Cette fois c’est lui qui ouvre. La silhouette mince, le visage anguleux, le front légèrement dégarni. Il n’a rien de cette raideur un rien dédaigneuse qu’il arbore parfois en public. Il semble aussi anxieux qu’elle. Il s’excuse et explique, un peu gêné, qu’il a dormi… Il tient un paquet de Gauloises à la main. Dans un élan aussi irrépressible qu’incompréhensible elle lui demande tout de go : « Est-ce que je peux fumer ? » Tous deux se détendent.

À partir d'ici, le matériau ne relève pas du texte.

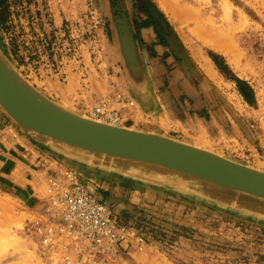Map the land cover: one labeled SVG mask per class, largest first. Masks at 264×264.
I'll list each match as a JSON object with an SVG mask.
<instances>
[{"label": "rangeland", "instance_id": "obj_1", "mask_svg": "<svg viewBox=\"0 0 264 264\" xmlns=\"http://www.w3.org/2000/svg\"><path fill=\"white\" fill-rule=\"evenodd\" d=\"M199 24L212 33L197 34ZM0 56L43 95L86 80L72 113L264 172V14L250 0H0ZM108 100L120 124L93 115ZM67 169L148 238L119 264H264L263 197L66 145L27 130L1 103L0 264H64L33 226L49 209L48 175Z\"/></svg>", "mask_w": 264, "mask_h": 264}, {"label": "water", "instance_id": "obj_2", "mask_svg": "<svg viewBox=\"0 0 264 264\" xmlns=\"http://www.w3.org/2000/svg\"><path fill=\"white\" fill-rule=\"evenodd\" d=\"M0 103L24 128L94 154L177 170L264 198V172L168 138L100 123L21 85L0 56Z\"/></svg>", "mask_w": 264, "mask_h": 264}, {"label": "built area", "instance_id": "obj_3", "mask_svg": "<svg viewBox=\"0 0 264 264\" xmlns=\"http://www.w3.org/2000/svg\"><path fill=\"white\" fill-rule=\"evenodd\" d=\"M108 104L93 115L120 124L119 116L106 113ZM46 184L49 209L33 226L46 254L61 251L64 264H119L123 255L145 249L146 235L121 222L110 202L91 192L80 173L67 169L60 177L50 174Z\"/></svg>", "mask_w": 264, "mask_h": 264}, {"label": "crops", "instance_id": "obj_4", "mask_svg": "<svg viewBox=\"0 0 264 264\" xmlns=\"http://www.w3.org/2000/svg\"><path fill=\"white\" fill-rule=\"evenodd\" d=\"M142 36L143 38L148 41V42H152L155 41L157 38V32L155 30L154 27H146L142 29ZM79 75V73H77ZM76 75V76H78ZM89 80V79H88ZM82 81V82H81ZM86 80H79V78L74 82L73 85H66V87H61L57 84L54 85V87L51 88L49 93H44V95L50 99V96H52L55 100L52 102L56 103V104H60V106H64L65 110H69L71 111L72 109L69 107H74L72 100H71V95L75 92H82L84 93L85 90L88 88H91V85H87L85 83ZM92 84H94V82H92ZM93 86V85H92ZM110 93V91L107 92V94ZM84 96H86V94H84ZM84 101H83V105L87 104V96L84 97ZM10 124V123H9ZM10 125H6L3 129V135L4 133H9L12 131V129L10 130ZM35 140H37V142H39L40 144H45V145H49L50 142L46 141L44 137H40V138H34ZM77 154V153H75Z\"/></svg>", "mask_w": 264, "mask_h": 264}, {"label": "bare ground", "instance_id": "obj_5", "mask_svg": "<svg viewBox=\"0 0 264 264\" xmlns=\"http://www.w3.org/2000/svg\"><path fill=\"white\" fill-rule=\"evenodd\" d=\"M250 4L259 12V13H261V14H264V0H250ZM224 12H225V14H226V16H230V15H228V14H230V12H231V4L229 3V1H226V3H225V5H224ZM184 14L185 15H187L188 17H189V21H194V19L196 18V16L198 15V14H196L194 11L192 12V9L191 10H188L187 9V11H185L184 10ZM193 15L195 16V17H193ZM245 20V17L243 16V20L242 21H244ZM198 29V31H196ZM212 29V27H206L205 25H201V24H199V26H197V28H196V32H197V34L199 33V34H201L203 31L205 32H207V33H212L211 30ZM209 33V34H210ZM214 39H215V41H220L222 38L218 35V36H215L214 37ZM225 41V40H224ZM228 43H227V41L225 42V45H227ZM224 45V46H225ZM222 49V48H221ZM227 49V48H226ZM231 49V48H230ZM228 50V49H227ZM232 50V49H231ZM228 51H230V50H228ZM8 66V65H7ZM9 67V66H8ZM211 66L210 65H208V66H205V69L208 71V73H210V75L212 76V74H213V76L215 75V72H214V70H212V67L210 68ZM9 68H11V67H9ZM21 84V83H20ZM22 85V84H21ZM100 123H102V122H100ZM151 165H153V164H151Z\"/></svg>", "mask_w": 264, "mask_h": 264}]
</instances>
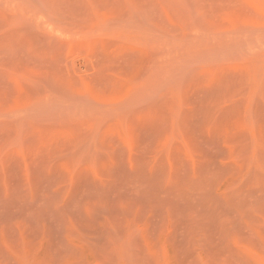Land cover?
I'll list each match as a JSON object with an SVG mask.
<instances>
[{
	"label": "rangeland",
	"instance_id": "1",
	"mask_svg": "<svg viewBox=\"0 0 264 264\" xmlns=\"http://www.w3.org/2000/svg\"><path fill=\"white\" fill-rule=\"evenodd\" d=\"M0 264H264V0H0Z\"/></svg>",
	"mask_w": 264,
	"mask_h": 264
}]
</instances>
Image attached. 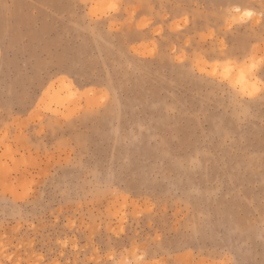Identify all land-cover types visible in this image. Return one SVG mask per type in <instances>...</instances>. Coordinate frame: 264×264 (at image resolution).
Returning <instances> with one entry per match:
<instances>
[{"label": "rangeland", "instance_id": "1", "mask_svg": "<svg viewBox=\"0 0 264 264\" xmlns=\"http://www.w3.org/2000/svg\"><path fill=\"white\" fill-rule=\"evenodd\" d=\"M0 264H264V0H0Z\"/></svg>", "mask_w": 264, "mask_h": 264}, {"label": "bare ground", "instance_id": "2", "mask_svg": "<svg viewBox=\"0 0 264 264\" xmlns=\"http://www.w3.org/2000/svg\"><path fill=\"white\" fill-rule=\"evenodd\" d=\"M248 12H250V11H248Z\"/></svg>", "mask_w": 264, "mask_h": 264}]
</instances>
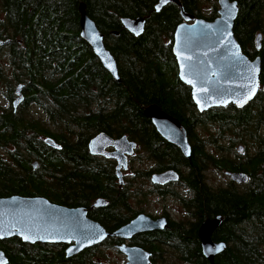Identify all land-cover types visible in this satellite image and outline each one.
<instances>
[{"label":"trees","instance_id":"trees-1","mask_svg":"<svg viewBox=\"0 0 264 264\" xmlns=\"http://www.w3.org/2000/svg\"><path fill=\"white\" fill-rule=\"evenodd\" d=\"M158 1L0 0V39L10 40L0 49V55L8 58L17 79L25 78L28 96L42 105L47 117H35L30 108L25 117L13 111L0 117V147L17 163V168H9L0 162V197L45 196L68 206L81 205L96 196L109 197V206L94 215L108 225H116L118 220L109 218L117 209L118 195L112 172L100 170L93 162L87 139L103 130L111 136H139L148 143L152 134L158 135L151 132L152 119L147 115V109L156 105L189 130L199 120L215 123L221 134L235 128L236 135L258 151L248 169L262 185L246 196L229 191L212 195L200 186L195 163L196 158L199 161L211 156L200 146L190 157L179 153L191 169L188 181L197 190L203 212L224 217L212 239L225 241L228 246L210 259L204 255L202 238L196 231L183 233L174 227L169 228L170 239L157 242L180 245L182 252L178 255L191 264H264L260 248L264 236L231 238L233 227L252 216H264V0H237L240 11L234 26L242 51L250 58L261 57L259 92L242 109L229 104L205 112L197 110L191 86L178 75L173 39L182 18L179 6L169 3L156 12ZM82 5L104 34L105 44L117 61L120 81L81 37ZM138 17L145 18L146 24L137 36L124 28L122 18ZM259 32L263 33L260 49L255 42ZM74 129L80 130L75 142L71 141ZM40 135L52 136L61 148L50 146L39 139ZM33 159L40 162L35 170ZM0 248L8 257L7 264H101L95 261L100 253L93 247L67 257L62 246L30 244L12 237L0 240ZM154 248L153 253L159 249Z\"/></svg>","mask_w":264,"mask_h":264},{"label":"flooded vegetation","instance_id":"flooded-vegetation-1","mask_svg":"<svg viewBox=\"0 0 264 264\" xmlns=\"http://www.w3.org/2000/svg\"><path fill=\"white\" fill-rule=\"evenodd\" d=\"M230 1H235L238 3L237 0ZM180 2L185 11L195 16V19L204 18L206 20L212 21L219 16V0H195V2L194 0L193 2H190L189 0H180ZM239 6L240 5L238 3V7ZM181 17L182 18L179 24L184 22L182 14ZM193 22L194 20L190 21V23ZM259 33H257L256 39ZM261 35L262 46L263 33H261ZM256 39L255 42L257 45ZM3 46H0V49ZM257 48L260 49L261 47H258L257 45ZM256 57L249 58L254 60ZM5 59L7 60V65H10L8 58L4 57V60ZM10 68V66L9 68H6L5 70L7 72L3 73V77L8 76L9 78H6L3 81L6 83V90L3 92L6 99V105H0V117L11 111L19 114L22 117H25L26 109H31L34 107L43 111L42 105L38 104L32 97L28 96V82L25 80V78H22L21 80L17 79V75L13 74ZM23 77H25L24 73ZM21 85V94L23 99L16 105L15 101L21 95L17 92ZM239 108L242 109L243 107ZM198 111L205 112L200 110ZM151 125V132H155L159 136H153L152 134V136L149 137L150 139L148 143H145L139 136L133 135L132 138L128 137L127 135L111 136L103 130L95 132L87 139L88 154L90 155V158L93 160V162L96 163L100 170L106 171L107 169H110L112 172L114 189L117 191L118 195L116 196L117 209L110 213L109 218L118 220L116 225H108L103 221H100V219L96 218L94 215L96 212L101 213L102 209H105L109 206L111 201L109 197L96 196L95 198H91L81 205L75 206H68L56 202L54 203L69 208L86 209L87 217L95 222H98L105 229V231L110 234L103 242L93 246V248L97 251V254L100 252L102 253L106 248L116 250L121 257V261L118 264H125L127 262L126 254L120 249V247L124 245L138 247L145 251L149 256L150 263L152 264H166V254L168 256L171 255L173 258V261L170 260L171 263L169 264H191L188 261L181 259V255H178L182 252V247H180V245L172 242L158 243L157 240L160 241L162 239H170L171 231H169V228L173 227L183 233L196 231L198 237H201V227L204 223L208 222V220H213L215 222L211 228L210 235L212 239L213 236L218 233L219 227L224 221V217L219 213L209 215L203 212V206H200L198 201L199 197L197 190L194 188L193 184L188 181V178L191 174V169L188 167L186 162L179 158L180 154L184 157H187V155L179 146L167 140L159 132L153 120L151 121ZM184 128L186 130L187 138L191 148V154L195 147L200 146L203 147L206 155L211 156L210 159L206 158L205 160L204 158H199V161L198 158L195 159V163L197 164V168L199 170L198 178L201 184L200 186L205 188L210 194L213 195L219 194L223 191H229L231 193H236L239 196H246L251 193V191H256L259 187H262V185L257 183L256 179L252 176L248 169L249 165L252 163V160L258 155V151L255 149V146L252 145V143H248L247 141L243 140L241 136H237V131L235 128H230V130L227 131L228 133L221 134L219 126H217L215 123H210L209 121L204 120L195 122L192 125L191 130L187 129L186 127ZM79 133L80 130L74 129L71 141L75 142ZM100 133H106L113 139H119L123 136H127L130 142L134 144L133 153L126 155V166L122 164L121 168H119L118 159L111 156V153L115 151L114 146H108L101 154H93L91 152L90 142ZM48 137L53 138L52 136L40 135L39 139H43L45 141V139ZM0 162L9 168H12L11 166L17 168V163L11 156V153L5 150L3 147H0ZM122 163H124V161H122ZM39 165L40 162L36 159H33V170L37 169ZM168 172H174V174L171 175V178L168 180H161L160 178H157L158 175L166 174ZM234 173L246 174L247 180L245 182L236 181L233 177ZM122 197H125V201L122 200ZM98 199H103L106 202L101 206H97L95 205V202ZM143 214L149 216L154 221H158L159 223H157L156 226L152 225L149 227H142L140 228L141 230L139 229L138 232H135L129 238L111 235L121 227L129 224ZM233 231L234 234L231 236L232 239L236 237L249 240L257 238L263 239L264 216H252L250 219L239 223L237 227H233ZM10 238H0V240H6ZM19 238L23 241L21 237ZM154 241L156 243H154ZM213 241L216 243H224L225 247L226 245L228 246V243L225 241ZM26 243H39L44 246L50 245L52 247L62 246L65 249L66 256L67 248L75 244L74 241H38L35 243ZM154 247L159 248L155 253L152 251ZM90 248L92 247L85 248L75 255H79L86 249ZM260 248L264 252V244H260ZM0 250L2 249L0 248ZM224 250L225 248L221 252Z\"/></svg>","mask_w":264,"mask_h":264},{"label":"water","instance_id":"water-1","mask_svg":"<svg viewBox=\"0 0 264 264\" xmlns=\"http://www.w3.org/2000/svg\"><path fill=\"white\" fill-rule=\"evenodd\" d=\"M169 2L180 6L184 18L174 34L173 53L178 64L179 78L191 86L197 109L205 111L229 104L237 107L249 104L258 93L262 65L260 56L252 60L243 53L234 34L238 3L219 0V16L209 21L204 18L195 19V16L185 11L180 0H159L156 11H160ZM81 13V37L90 45L103 66L120 81L117 61L105 44L104 34L86 14L84 5L81 6ZM192 20L194 22L190 23ZM122 22L124 28L137 36L144 32L146 20L143 17L122 18ZM261 37L259 33L256 39L258 47H261ZM9 42L10 40L0 39V46ZM21 88L22 85L17 91L20 94ZM22 99L21 94L15 104ZM147 115L167 140L179 146L187 157L191 156L186 130L177 119L165 114L156 105L147 109ZM45 141L52 147L61 148L53 138L48 137ZM108 146L115 147L111 156L118 159L119 168L122 164L126 166V155L132 154L134 149V144L128 137L113 139L106 133H100L90 142L93 154L103 153ZM173 174L174 172H168L157 178L168 180ZM233 177L238 182L247 180L244 173H234ZM105 202L98 199L95 205L101 206ZM157 223L159 222L143 214L111 235L129 238L140 228L156 226ZM212 227L211 222H206L200 230L203 253L210 259L225 248L224 243H216L211 239ZM109 235L98 222L87 217L84 208L62 206L45 196L0 197V238L19 236L23 241L31 243L74 241L75 244L66 250L67 256L71 257L85 248L100 244ZM120 249L127 256L125 264H152L148 254L138 247L124 245ZM7 263V255L0 250V264Z\"/></svg>","mask_w":264,"mask_h":264},{"label":"rangeland","instance_id":"rangeland-1","mask_svg":"<svg viewBox=\"0 0 264 264\" xmlns=\"http://www.w3.org/2000/svg\"><path fill=\"white\" fill-rule=\"evenodd\" d=\"M211 6V5H210ZM0 17H2V14L0 13ZM1 53H3L1 51ZM0 66L1 69L3 68L4 73H6L7 71L5 70L6 68H9L10 65H7V60H4V57H2L0 55ZM9 70V69H8ZM9 78L8 76H4V77H0V105L1 106H5L6 105V99H5V95H4V91L6 90V83H4L3 81ZM32 109V113L35 115V117L39 118V119H47L46 114L39 110L38 108H31ZM49 123V122H48ZM53 130H55V127H52ZM173 261V258L171 257V255H167L166 254V264L171 263V261ZM95 261H97L98 263L101 264H118L121 261V257L120 255L117 253L116 250L113 249H104V251L101 253L100 255H96L95 256Z\"/></svg>","mask_w":264,"mask_h":264},{"label":"snow or ice","instance_id":"snow-or-ice-1","mask_svg":"<svg viewBox=\"0 0 264 264\" xmlns=\"http://www.w3.org/2000/svg\"><path fill=\"white\" fill-rule=\"evenodd\" d=\"M253 94H254V92H253ZM250 98V97H249ZM26 239L28 238V237H25Z\"/></svg>","mask_w":264,"mask_h":264}]
</instances>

Trois heures plus tard, il a soigneusement examiné la quasi-totalité des pages qui s’étalent devant lui. Elle a l’impression qu’il ne les aime pas, mais qu’il les prend au sérieux. Et cela suffit à Betsy. Être prise au sérieux. En tant que compositeur. Jouer dans la cour des « jeunes loups » comme elle les appelle. Ne pas être cantonnée – reléguée ? – en ligue féminine. Elle tente de lui expliquer un passage précis mais il l’interrompt.
« On voit très bien comment c’est fait » dit-il.
On voit très bien comment c’est fait. Pour Betsy, un mur tombe. Apprendre à réaliser des coutures invisibles. Évoluer en quête de sens. Se nourrir de l’héritage du passé pour être soi au présent. C’est la musique qu’elle veut mettre au monde. Celle de la femme aperçue dans la vitrine. « Big Betsy ! » Ce jour-là, grâce à Pierre Boulez, Betsy Jolas se promet que plus jamais, on ne verrait comment c’est fait.
Me pardonnerez-vous, chère Betsy, d’avoir fait de ce moment de votre vie une quasi-fiction ? Dans mon art vous savez, la fiction est souvent le meilleur ressort pour dire l’essence d’une réalité. Votre parole est à l’image de votre musique : libre, franche, d’une grande humanité et d’une élégance intemporelle. J’espère ne pas l’avoir trahie. Quand Géraldine et moi avons quitté votre salon pour retourner dans la fournaise parisienne, en pensant à votre œuvre et à vos projets à venir ces vers de mon poète favori me sont venus à l’esprit :
Time present and time past
Are both perhaps present in time future,
And time future contained in time past.
Le temps présent et le temps passé
Sont tous deux peut-être présents dans le temps futur,
Et le temps futur est contenu dans le temps passé.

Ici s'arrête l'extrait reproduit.